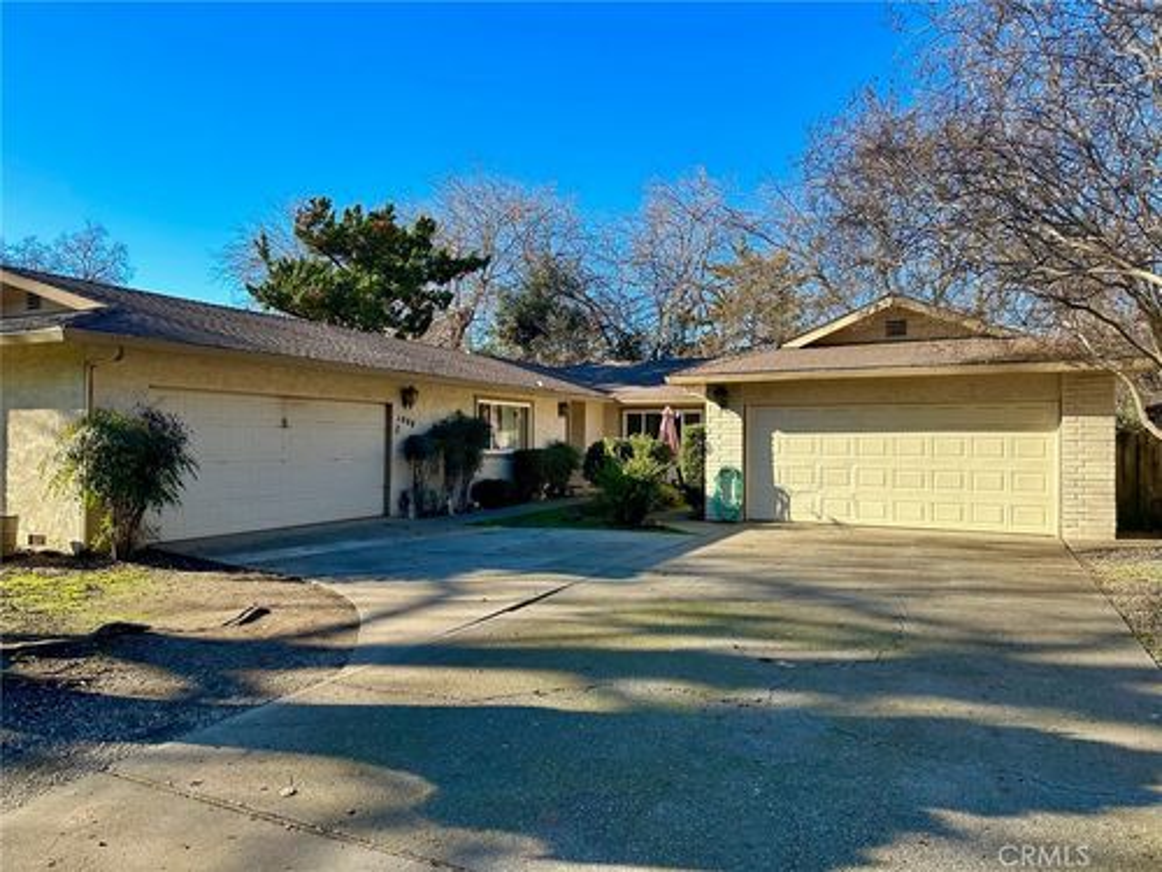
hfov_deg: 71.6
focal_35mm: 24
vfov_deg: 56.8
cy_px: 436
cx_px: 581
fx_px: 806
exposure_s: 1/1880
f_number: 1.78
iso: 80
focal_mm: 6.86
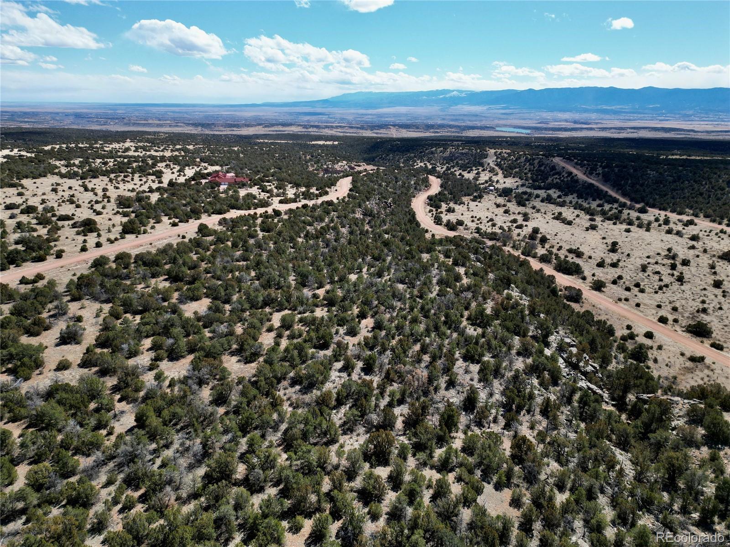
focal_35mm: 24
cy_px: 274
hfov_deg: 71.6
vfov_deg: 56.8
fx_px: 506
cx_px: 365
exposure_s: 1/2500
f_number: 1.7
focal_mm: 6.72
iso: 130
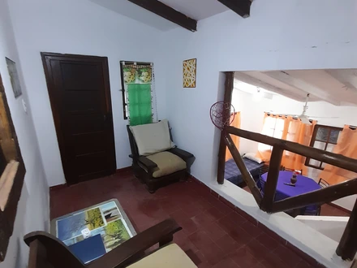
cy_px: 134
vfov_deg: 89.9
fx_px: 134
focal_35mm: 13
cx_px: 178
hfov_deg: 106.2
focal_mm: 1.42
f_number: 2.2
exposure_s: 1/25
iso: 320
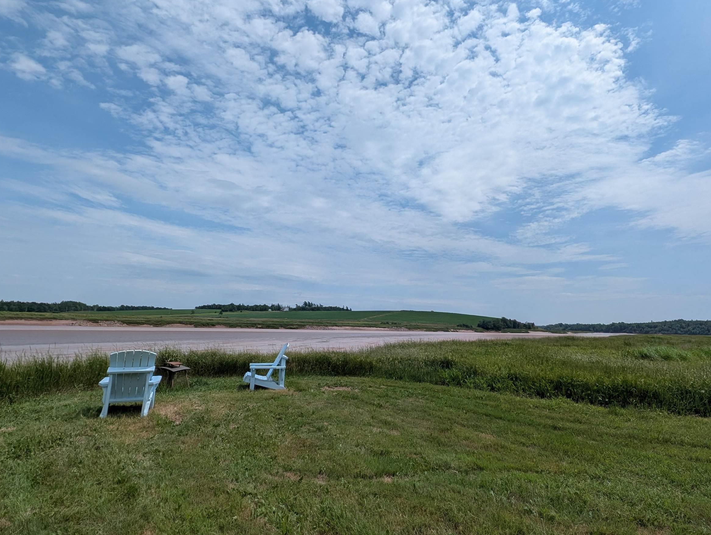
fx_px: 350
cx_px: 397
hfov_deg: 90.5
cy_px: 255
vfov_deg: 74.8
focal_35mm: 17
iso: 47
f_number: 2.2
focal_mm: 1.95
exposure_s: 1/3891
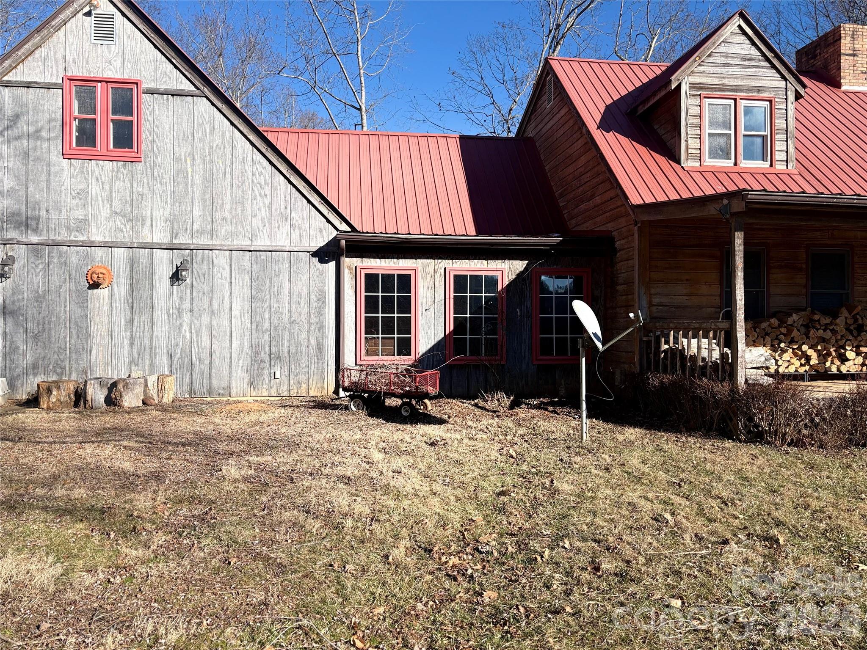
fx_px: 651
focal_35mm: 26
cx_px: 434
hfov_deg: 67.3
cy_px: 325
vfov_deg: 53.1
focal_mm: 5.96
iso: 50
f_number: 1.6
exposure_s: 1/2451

*Written task:*
Please reprint the whole listing exactly and omit its pictures.

*Result for this task:*
hfov_deg: 71.6
focal_35mm: 24
vfov_deg: 56.8
cy_px: 436
cx_px: 581
fx_px: 806
exposure_s: 1/1880
f_number: 1.78
iso: 80
focal_mm: 6.86
focal_35mm: 24
cy_px: 274
hfov_deg: 71.6
vfov_deg: 56.8
fx_px: 506
cx_px: 365
exposure_s: 1/2500
f_number: 1.7
focal_mm: 6.72
iso: 130
cy_px: 134
vfov_deg: 89.9
fx_px: 134
focal_35mm: 13
cx_px: 178
hfov_deg: 106.2
focal_mm: 1.42
f_number: 2.2
exposure_s: 1/25
iso: 320
fx_px: 350
cx_px: 397
hfov_deg: 90.5
cy_px: 255
vfov_deg: 74.8
focal_35mm: 17
iso: 47
f_number: 2.2
focal_mm: 1.95
exposure_s: 1/3891
fx_px: 651
focal_35mm: 26
cx_px: 434
hfov_deg: 67.3
cy_px: 325
vfov_deg: 53.1
focal_mm: 5.96
iso: 50
f_number: 1.6
exposure_s: 1/2451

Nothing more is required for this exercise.